Fin dal ritrovamento del cadavere, un amico connazionale ha riferito che “Sadam era solito accompagnare alcuni migranti residenti nel ghetto con la sua auto nelle campagne del Tavoliere”. Probabile che questa attività possa essere alla base del delitto.
L’autopsia è stata effettuata nell’Istituto di medicina legale del Policlinico di Foggia dal professor Luigi Cipolloni ed è durata circa quattro ore. L’esame, nonostante il cadavere fosse in avanzato stato di decomposizione, ha permesso di escludere che per il delitto siano state utilizzate armi da fuoco. Ora si attendono i risultati degli esami istologici, per i quali bisognerà attendere circa un mese.
La scomparsa, poi il ritrovamento due giorni fa
Il cadavere di Sadam è stato trovato il 22 agosto nel bagagliaio della sua autovettura, a pochi chilometri da Borgo Mezzanone, ad una decina di chilometri da Foggia, dove il giovane viveva. Il pachistano 32enne era scomparso dal 4 agosto scorso. Era stato il fratello a denunciarne la scomparsa.
La morte potrebbe risalire proprio al 4 agosto, considerate le condizioni in cui si presentava il corpo.
A dare l’allarme, a quanto si apprende, sarebbero stati alcuni cittadini stranieri che hanno visto l’auto del giovane e allertato i carabinieri, che hanno avviato indagini.
Trovato morto il bracciante scomparso a Foggia (Ansa)
Il sindaco: “È arrivato in Italia inseguendo un sogno”

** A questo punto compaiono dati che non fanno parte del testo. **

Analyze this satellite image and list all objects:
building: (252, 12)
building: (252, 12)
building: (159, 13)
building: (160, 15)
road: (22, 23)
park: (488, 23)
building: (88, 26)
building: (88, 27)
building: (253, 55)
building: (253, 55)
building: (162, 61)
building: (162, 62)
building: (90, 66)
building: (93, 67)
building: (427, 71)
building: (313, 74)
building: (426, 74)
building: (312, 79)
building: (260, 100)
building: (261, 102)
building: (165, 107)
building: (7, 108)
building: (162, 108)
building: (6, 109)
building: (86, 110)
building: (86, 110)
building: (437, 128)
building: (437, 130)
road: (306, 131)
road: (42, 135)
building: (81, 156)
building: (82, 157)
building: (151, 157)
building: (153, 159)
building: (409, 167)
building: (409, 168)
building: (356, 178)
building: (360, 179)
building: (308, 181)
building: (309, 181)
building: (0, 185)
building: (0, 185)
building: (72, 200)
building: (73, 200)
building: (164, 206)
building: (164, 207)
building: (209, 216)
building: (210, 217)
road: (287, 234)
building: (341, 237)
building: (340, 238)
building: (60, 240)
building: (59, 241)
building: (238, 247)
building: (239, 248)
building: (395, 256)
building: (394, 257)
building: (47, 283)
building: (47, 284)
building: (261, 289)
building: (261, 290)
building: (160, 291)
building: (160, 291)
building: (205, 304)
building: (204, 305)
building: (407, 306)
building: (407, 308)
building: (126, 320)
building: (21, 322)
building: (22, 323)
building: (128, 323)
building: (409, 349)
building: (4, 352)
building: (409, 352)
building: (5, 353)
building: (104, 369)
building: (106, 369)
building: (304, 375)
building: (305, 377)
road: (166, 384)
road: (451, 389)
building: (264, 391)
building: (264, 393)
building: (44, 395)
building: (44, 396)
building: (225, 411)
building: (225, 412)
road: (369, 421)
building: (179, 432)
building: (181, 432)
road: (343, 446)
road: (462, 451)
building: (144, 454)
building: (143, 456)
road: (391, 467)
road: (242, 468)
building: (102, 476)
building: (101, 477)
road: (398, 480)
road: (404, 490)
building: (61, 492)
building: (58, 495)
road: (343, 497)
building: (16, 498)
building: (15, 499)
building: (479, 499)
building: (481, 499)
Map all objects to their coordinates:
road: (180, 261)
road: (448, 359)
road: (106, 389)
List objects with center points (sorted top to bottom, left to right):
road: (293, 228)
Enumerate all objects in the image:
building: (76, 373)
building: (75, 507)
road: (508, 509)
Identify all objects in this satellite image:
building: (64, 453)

La notizia è stata diffusa dal sindaco di Manfredonia, Domenico La Marca, che sottolinea che “la morte di Sadam, in attesa che gli investigatori facciano luce su cause e responsabili, chiede giustizia, cerca verità. Era uno dei tanti braccianti impegnati nelle nostre campagne, che lavorano per per pochi euro nella raccolta dei nostri prodotti agricoli”.
“È arrivato in Italia – spiega ancora il primo cittadino – inseguendo un sogno, con la speranza di migliorare le condizioni della sua vita e della sua famiglia. Sicuramente Sadam doveva presto restituire i soldi che i familiari hanno raccolto per pagargli il viaggio. Un viaggio duro, durato diversi mesi, dove i suoi sogni hanno anche rischiato di soffocare nel silenzio di una paura che non scoppia”.
Sadam, a quanto riferisce il primo cittadino, aveva un permesso di soggiorno per protezione speciale, ed “aveva accettato di tutto pur di risanare il proprio debito: anche di vivere in quella baraccopoli, che è diventata la sua prigione e poi la sua tomba”.